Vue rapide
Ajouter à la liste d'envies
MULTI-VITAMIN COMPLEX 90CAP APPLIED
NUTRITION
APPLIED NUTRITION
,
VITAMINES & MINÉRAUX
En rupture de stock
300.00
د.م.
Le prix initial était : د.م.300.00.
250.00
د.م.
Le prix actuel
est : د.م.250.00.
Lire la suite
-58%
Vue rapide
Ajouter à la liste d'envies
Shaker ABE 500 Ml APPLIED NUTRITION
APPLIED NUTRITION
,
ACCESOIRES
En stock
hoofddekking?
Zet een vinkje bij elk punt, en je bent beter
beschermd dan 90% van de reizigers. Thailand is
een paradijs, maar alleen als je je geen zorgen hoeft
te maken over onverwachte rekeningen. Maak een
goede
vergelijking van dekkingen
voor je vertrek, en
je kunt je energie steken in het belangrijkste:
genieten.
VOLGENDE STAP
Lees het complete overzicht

**TASK REQUIREMENTS:** Look above for the line that contains "Zet een vinkje bij elk punt, en je bent beter". Starting there, transcribe every line exactly until you have copied the line that contains "voor je vertrek, en".

**EXERCISE SOLUTION:**
Zet een vinkje bij elk punt, en je bent beter
beschermd dan 90% van de reizigers. Thailand is
een paradijs, maar alleen als je je geen zorgen hoeft
te maken over onverwachte rekeningen. Maak een
goede
vergelijking van dekkingen
voor je vertrek, en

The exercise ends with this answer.